PROBLEM TO WORK ON: Lines below starting with the line with "focal_mm: 145" and going on through the line with "focal_35mm: 1093" must be output exactly; the rest of the records must be left out.

RECORDED DATA:
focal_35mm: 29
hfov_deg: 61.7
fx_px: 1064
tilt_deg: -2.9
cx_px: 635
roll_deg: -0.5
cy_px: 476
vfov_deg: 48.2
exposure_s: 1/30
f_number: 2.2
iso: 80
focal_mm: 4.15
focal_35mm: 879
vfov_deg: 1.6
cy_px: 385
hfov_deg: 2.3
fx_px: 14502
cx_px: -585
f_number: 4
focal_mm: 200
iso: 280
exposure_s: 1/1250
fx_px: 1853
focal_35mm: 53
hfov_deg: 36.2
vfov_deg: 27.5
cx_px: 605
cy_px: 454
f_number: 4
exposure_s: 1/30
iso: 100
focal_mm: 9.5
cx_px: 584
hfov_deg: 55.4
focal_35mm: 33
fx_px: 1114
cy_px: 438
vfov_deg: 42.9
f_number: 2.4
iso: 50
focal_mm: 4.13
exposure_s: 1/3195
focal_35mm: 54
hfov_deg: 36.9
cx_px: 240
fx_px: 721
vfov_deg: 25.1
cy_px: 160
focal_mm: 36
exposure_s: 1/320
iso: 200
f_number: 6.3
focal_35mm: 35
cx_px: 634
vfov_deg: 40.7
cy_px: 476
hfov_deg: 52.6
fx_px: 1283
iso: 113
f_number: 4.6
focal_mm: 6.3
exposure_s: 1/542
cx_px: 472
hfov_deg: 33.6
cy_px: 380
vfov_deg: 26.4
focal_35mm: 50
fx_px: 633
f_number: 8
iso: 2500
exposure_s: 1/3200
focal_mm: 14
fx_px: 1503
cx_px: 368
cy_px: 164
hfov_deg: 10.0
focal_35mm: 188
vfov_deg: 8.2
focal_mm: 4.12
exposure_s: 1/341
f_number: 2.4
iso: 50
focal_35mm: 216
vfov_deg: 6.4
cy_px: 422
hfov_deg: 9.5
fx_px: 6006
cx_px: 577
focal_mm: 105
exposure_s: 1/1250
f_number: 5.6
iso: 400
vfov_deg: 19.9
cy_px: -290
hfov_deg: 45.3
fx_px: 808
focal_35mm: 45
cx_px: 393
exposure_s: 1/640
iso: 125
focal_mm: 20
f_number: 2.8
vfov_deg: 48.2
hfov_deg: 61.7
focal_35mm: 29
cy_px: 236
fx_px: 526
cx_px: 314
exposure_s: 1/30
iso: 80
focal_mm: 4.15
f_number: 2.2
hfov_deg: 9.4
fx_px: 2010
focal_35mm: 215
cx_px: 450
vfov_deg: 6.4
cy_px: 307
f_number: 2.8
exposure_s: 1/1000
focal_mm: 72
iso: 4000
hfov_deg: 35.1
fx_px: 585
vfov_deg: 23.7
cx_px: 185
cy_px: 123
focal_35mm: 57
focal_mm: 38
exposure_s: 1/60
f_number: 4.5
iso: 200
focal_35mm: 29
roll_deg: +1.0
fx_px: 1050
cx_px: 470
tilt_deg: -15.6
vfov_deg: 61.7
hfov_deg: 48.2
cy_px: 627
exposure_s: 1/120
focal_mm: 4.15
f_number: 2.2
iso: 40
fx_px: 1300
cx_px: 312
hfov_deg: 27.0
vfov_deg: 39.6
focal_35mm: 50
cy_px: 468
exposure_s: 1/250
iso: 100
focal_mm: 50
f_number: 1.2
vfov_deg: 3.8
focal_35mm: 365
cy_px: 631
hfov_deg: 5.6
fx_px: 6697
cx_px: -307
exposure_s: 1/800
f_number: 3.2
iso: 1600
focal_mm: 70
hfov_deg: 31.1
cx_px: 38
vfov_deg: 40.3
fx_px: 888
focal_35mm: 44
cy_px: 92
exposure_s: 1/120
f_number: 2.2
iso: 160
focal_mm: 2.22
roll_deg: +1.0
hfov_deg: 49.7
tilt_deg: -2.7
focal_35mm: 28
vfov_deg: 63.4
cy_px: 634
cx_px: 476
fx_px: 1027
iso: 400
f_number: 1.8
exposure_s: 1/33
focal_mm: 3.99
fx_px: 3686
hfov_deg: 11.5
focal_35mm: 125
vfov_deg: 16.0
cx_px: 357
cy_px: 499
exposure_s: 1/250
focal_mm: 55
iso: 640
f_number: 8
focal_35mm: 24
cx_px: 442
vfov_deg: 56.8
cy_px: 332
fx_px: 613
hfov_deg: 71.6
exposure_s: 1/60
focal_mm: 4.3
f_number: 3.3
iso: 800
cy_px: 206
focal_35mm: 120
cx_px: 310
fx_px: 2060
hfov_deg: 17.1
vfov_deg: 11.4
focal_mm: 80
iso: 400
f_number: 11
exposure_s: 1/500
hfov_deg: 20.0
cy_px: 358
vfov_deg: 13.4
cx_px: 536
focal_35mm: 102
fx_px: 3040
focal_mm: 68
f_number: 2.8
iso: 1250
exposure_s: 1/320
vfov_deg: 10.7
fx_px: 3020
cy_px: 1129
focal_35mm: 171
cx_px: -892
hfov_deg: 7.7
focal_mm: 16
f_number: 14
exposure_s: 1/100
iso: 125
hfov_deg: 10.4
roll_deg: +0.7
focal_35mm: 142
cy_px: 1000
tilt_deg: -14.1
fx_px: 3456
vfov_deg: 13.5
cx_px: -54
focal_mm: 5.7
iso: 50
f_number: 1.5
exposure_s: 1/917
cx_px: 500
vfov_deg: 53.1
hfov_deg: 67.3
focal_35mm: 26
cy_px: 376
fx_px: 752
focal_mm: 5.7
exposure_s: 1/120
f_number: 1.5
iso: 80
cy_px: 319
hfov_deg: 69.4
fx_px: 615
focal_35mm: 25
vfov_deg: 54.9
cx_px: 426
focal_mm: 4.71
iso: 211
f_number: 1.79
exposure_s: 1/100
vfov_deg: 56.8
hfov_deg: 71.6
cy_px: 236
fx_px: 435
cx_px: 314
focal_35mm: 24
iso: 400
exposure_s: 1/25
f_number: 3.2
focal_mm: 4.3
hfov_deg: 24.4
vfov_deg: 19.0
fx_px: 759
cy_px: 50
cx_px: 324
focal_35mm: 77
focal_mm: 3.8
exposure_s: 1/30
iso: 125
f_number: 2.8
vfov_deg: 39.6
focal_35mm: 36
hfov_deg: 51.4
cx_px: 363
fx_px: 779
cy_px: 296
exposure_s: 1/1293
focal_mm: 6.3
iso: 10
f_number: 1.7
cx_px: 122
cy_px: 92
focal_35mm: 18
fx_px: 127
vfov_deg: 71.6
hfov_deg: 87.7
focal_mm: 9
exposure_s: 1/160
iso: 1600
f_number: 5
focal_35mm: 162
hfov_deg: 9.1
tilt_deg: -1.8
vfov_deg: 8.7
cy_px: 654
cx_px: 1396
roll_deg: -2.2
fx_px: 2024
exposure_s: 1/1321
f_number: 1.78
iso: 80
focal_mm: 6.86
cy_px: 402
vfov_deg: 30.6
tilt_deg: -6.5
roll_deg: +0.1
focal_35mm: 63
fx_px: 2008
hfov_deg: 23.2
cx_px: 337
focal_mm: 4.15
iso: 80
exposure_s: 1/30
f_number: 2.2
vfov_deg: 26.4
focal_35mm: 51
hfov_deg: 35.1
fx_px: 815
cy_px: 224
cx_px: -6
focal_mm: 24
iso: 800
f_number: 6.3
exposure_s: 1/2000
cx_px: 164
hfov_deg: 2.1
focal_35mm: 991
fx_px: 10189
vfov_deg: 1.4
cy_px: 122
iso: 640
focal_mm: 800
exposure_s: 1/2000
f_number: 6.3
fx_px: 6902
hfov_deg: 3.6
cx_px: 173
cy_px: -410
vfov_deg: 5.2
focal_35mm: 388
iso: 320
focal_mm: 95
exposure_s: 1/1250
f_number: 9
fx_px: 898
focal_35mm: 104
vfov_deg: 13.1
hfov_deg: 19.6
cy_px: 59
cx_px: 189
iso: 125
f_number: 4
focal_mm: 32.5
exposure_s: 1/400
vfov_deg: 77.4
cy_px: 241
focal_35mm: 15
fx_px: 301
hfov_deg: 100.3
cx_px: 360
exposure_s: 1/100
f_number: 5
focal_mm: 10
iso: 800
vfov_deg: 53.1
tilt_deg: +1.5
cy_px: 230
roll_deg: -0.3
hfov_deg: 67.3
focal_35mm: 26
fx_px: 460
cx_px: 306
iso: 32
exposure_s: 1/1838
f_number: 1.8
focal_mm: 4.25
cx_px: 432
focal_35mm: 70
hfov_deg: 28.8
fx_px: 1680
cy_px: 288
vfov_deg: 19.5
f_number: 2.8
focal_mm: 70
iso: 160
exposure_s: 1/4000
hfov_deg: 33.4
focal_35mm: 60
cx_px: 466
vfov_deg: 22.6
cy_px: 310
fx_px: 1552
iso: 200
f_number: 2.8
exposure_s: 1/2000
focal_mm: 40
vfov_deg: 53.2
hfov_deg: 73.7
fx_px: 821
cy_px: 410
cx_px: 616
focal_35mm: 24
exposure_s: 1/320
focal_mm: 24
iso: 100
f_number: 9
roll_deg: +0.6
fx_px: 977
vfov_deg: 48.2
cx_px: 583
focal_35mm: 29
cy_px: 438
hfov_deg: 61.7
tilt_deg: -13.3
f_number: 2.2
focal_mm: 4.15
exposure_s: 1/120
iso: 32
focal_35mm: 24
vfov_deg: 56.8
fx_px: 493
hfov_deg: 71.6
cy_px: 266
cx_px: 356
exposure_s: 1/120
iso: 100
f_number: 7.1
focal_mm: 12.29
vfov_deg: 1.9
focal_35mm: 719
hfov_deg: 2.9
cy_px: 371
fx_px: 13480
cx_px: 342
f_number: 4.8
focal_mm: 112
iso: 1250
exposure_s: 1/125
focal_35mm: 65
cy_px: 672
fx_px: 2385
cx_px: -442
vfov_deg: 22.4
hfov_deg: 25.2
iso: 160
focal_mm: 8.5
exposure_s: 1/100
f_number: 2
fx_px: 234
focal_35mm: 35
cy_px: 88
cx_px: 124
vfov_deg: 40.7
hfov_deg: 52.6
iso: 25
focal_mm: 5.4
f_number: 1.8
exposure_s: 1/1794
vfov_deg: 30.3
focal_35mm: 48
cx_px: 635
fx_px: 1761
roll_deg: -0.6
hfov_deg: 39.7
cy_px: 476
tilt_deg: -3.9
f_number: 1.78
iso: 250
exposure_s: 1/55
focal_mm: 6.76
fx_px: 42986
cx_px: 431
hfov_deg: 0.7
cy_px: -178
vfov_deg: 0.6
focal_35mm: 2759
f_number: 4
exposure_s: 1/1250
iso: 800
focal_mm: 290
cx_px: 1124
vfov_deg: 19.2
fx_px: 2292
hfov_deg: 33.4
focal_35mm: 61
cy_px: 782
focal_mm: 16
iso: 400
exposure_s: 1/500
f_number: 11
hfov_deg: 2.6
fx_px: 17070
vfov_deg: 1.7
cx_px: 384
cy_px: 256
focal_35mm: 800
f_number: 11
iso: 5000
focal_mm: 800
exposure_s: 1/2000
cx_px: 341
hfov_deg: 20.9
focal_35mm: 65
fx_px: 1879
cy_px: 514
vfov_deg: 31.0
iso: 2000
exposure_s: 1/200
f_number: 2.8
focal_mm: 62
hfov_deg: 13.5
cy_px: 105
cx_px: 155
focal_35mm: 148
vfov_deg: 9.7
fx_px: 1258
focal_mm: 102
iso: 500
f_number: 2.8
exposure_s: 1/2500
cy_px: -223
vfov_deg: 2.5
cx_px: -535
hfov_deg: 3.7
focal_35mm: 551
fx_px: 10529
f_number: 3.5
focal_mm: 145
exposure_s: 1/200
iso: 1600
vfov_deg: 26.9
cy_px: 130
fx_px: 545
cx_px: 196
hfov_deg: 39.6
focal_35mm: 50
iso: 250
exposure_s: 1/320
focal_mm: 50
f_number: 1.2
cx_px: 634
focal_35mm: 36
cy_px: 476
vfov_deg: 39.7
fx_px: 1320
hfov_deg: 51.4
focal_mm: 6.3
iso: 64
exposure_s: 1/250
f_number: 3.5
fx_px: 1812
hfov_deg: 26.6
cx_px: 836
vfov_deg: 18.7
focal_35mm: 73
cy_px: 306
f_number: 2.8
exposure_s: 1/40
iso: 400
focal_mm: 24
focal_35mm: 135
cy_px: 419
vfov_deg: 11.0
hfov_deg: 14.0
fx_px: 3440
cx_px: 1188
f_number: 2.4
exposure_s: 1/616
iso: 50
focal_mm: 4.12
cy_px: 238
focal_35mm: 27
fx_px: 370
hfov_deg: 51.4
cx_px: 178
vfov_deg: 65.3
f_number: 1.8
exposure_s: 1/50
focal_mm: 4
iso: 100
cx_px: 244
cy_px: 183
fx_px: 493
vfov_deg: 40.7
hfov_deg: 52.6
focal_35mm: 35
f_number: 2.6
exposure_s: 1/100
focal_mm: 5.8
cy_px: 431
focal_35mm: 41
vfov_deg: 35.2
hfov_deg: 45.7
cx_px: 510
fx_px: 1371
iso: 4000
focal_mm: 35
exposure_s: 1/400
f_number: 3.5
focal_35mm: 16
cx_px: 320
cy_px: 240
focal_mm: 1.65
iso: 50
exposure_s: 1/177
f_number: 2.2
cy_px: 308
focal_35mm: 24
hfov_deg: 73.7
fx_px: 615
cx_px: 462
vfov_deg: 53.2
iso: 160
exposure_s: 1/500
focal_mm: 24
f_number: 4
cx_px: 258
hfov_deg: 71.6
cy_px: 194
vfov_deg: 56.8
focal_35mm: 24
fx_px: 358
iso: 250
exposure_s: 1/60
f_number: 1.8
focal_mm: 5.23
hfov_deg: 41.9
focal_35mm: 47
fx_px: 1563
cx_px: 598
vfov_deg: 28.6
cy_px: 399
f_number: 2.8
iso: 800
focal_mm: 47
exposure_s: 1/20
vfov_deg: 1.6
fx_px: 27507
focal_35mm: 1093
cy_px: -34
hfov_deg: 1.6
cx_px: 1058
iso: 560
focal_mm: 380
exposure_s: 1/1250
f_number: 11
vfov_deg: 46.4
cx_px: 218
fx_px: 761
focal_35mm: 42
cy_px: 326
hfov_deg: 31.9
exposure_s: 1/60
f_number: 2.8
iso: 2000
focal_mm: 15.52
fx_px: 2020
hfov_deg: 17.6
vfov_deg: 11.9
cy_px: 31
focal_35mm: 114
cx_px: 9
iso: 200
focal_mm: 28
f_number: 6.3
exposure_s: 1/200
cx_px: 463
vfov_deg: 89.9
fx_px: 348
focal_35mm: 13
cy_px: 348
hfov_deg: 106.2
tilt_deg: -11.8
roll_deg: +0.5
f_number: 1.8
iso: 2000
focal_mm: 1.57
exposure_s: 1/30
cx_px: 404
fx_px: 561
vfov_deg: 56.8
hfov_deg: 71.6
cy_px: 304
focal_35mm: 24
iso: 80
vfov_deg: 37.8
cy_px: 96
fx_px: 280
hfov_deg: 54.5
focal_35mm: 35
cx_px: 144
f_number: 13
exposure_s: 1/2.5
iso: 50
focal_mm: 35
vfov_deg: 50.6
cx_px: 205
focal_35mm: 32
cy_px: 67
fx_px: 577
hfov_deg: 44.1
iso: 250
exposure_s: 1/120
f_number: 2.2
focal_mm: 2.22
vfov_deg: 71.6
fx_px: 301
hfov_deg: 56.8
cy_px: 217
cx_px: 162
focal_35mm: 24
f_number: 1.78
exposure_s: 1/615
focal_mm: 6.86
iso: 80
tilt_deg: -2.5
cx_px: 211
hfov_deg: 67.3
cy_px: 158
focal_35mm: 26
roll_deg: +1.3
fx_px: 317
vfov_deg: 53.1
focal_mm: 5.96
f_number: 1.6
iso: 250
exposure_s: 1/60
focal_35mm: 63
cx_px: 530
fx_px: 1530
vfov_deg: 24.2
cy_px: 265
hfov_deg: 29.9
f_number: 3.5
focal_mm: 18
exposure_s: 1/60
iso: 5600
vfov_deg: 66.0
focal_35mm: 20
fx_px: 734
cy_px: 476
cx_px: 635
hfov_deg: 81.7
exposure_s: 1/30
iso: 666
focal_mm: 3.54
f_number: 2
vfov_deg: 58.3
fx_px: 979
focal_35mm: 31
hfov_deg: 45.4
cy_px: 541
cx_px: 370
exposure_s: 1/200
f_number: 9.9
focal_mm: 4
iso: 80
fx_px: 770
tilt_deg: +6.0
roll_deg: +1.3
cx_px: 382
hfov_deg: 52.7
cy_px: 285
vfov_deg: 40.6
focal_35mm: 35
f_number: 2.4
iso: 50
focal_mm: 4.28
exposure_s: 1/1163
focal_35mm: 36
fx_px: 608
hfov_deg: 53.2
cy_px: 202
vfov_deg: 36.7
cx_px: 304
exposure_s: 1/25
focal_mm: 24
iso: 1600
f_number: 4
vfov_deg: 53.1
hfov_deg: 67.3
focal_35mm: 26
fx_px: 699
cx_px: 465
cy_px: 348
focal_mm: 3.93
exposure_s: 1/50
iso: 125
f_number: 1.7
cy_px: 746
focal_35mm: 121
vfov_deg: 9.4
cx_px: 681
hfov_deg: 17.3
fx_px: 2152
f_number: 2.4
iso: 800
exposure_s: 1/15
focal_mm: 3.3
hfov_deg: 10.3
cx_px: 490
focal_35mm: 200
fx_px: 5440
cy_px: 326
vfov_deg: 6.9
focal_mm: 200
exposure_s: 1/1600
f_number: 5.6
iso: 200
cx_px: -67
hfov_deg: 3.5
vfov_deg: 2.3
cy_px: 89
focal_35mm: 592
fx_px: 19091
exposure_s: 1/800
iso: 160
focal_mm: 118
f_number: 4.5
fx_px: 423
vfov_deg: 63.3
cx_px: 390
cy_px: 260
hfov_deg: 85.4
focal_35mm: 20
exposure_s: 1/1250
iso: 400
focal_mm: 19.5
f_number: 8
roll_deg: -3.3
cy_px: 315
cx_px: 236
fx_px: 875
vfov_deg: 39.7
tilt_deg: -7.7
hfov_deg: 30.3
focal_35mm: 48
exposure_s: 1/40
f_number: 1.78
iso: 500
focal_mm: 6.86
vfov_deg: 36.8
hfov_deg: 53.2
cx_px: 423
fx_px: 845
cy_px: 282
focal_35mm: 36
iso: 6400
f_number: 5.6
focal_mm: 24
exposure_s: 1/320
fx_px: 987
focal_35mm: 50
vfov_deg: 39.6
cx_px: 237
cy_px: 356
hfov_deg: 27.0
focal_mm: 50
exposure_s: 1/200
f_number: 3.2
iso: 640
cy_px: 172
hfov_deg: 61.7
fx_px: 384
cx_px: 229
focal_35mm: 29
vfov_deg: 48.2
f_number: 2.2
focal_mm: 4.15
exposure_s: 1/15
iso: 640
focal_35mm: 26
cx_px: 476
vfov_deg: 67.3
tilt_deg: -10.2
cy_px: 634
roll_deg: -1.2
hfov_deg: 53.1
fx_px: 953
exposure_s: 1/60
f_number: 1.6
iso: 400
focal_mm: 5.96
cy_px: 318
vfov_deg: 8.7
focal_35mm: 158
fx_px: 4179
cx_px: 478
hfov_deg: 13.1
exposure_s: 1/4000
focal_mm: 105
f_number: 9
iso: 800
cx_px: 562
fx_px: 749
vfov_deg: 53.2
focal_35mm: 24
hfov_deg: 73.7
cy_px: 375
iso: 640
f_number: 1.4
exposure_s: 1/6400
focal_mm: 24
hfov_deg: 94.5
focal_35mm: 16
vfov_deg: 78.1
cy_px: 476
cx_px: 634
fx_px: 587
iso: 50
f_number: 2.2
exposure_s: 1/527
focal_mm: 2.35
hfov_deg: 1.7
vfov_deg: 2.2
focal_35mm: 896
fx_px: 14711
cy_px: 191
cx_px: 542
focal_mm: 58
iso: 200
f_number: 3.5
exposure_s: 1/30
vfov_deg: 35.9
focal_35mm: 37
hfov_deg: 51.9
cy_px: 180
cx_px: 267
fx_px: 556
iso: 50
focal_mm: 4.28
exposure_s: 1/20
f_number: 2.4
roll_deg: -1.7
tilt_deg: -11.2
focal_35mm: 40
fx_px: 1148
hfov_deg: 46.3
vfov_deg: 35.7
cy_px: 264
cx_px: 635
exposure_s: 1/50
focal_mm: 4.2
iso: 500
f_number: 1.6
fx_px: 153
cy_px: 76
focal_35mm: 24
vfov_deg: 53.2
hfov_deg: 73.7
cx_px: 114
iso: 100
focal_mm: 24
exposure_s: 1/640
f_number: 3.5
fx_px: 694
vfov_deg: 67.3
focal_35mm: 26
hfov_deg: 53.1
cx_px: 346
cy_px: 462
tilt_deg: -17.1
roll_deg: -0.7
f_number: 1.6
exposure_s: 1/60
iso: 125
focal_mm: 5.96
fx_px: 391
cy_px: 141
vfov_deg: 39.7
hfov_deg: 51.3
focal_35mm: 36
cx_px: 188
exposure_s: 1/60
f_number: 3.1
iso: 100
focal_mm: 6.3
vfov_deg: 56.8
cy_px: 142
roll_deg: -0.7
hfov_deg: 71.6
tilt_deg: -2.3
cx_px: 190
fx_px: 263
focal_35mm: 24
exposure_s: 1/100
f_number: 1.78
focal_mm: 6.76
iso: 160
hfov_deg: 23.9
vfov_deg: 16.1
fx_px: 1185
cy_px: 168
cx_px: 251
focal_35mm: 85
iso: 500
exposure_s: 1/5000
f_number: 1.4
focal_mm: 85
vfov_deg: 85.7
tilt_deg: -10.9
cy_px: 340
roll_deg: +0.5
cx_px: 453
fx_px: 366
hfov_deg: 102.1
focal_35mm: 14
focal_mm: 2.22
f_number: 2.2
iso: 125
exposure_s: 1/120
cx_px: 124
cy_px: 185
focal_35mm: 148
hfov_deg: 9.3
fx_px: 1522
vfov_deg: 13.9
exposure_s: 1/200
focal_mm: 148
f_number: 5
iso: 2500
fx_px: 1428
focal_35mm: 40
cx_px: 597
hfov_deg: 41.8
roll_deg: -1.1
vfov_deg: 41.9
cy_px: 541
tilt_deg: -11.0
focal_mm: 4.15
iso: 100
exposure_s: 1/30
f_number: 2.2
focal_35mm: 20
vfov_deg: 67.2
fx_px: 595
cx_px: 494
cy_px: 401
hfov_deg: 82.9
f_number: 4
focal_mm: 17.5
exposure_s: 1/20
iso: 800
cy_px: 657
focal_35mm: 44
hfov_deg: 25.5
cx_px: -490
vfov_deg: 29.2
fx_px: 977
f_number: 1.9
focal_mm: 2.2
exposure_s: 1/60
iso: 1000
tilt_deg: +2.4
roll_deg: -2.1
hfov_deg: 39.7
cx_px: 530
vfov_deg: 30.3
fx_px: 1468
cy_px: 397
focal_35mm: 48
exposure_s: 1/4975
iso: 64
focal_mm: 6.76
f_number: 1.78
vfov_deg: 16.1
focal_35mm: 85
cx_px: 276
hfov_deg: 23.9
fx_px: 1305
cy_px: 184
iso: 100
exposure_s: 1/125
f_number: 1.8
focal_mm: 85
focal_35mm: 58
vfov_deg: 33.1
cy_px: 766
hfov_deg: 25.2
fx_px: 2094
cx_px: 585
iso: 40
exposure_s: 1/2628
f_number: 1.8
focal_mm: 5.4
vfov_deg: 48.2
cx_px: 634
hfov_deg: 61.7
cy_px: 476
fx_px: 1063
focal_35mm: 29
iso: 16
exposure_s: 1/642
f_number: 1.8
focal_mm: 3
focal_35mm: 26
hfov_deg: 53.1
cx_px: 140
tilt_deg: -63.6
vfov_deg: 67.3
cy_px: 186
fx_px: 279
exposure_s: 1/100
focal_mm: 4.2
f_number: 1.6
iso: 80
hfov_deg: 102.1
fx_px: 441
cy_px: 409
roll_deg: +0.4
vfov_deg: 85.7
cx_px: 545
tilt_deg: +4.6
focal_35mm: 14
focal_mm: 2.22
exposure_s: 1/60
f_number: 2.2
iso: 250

WRITTEN RESPONSE:
focal_mm: 145
exposure_s: 1/200
iso: 1600
vfov_deg: 26.9
cy_px: 130
fx_px: 545
cx_px: 196
hfov_deg: 39.6
focal_35mm: 50
iso: 250
exposure_s: 1/320
focal_mm: 50
f_number: 1.2
cx_px: 634
focal_35mm: 36
cy_px: 476
vfov_deg: 39.7
fx_px: 1320
hfov_deg: 51.4
focal_mm: 6.3
iso: 64
exposure_s: 1/250
f_number: 3.5
fx_px: 1812
hfov_deg: 26.6
cx_px: 836
vfov_deg: 18.7
focal_35mm: 73
cy_px: 306
f_number: 2.8
exposure_s: 1/40
iso: 400
focal_mm: 24
focal_35mm: 135
cy_px: 419
vfov_deg: 11.0
hfov_deg: 14.0
fx_px: 3440
cx_px: 1188
f_number: 2.4
exposure_s: 1/616
iso: 50
focal_mm: 4.12
cy_px: 238
focal_35mm: 27
fx_px: 370
hfov_deg: 51.4
cx_px: 178
vfov_deg: 65.3
f_number: 1.8
exposure_s: 1/50
focal_mm: 4
iso: 100
cx_px: 244
cy_px: 183
fx_px: 493
vfov_deg: 40.7
hfov_deg: 52.6
focal_35mm: 35
f_number: 2.6
exposure_s: 1/100
focal_mm: 5.8
cy_px: 431
focal_35mm: 41
vfov_deg: 35.2
hfov_deg: 45.7
cx_px: 510
fx_px: 1371
iso: 4000
focal_mm: 35
exposure_s: 1/400
f_number: 3.5
focal_35mm: 16
cx_px: 320
cy_px: 240
focal_mm: 1.65
iso: 50
exposure_s: 1/177
f_number: 2.2
cy_px: 308
focal_35mm: 24
hfov_deg: 73.7
fx_px: 615
cx_px: 462
vfov_deg: 53.2
iso: 160
exposure_s: 1/500
focal_mm: 24
f_number: 4
cx_px: 258
hfov_deg: 71.6
cy_px: 194
vfov_deg: 56.8
focal_35mm: 24
fx_px: 358
iso: 250
exposure_s: 1/60
f_number: 1.8
focal_mm: 5.23
hfov_deg: 41.9
focal_35mm: 47
fx_px: 1563
cx_px: 598
vfov_deg: 28.6
cy_px: 399
f_number: 2.8
iso: 800
focal_mm: 47
exposure_s: 1/20
vfov_deg: 1.6
fx_px: 27507
focal_35mm: 1093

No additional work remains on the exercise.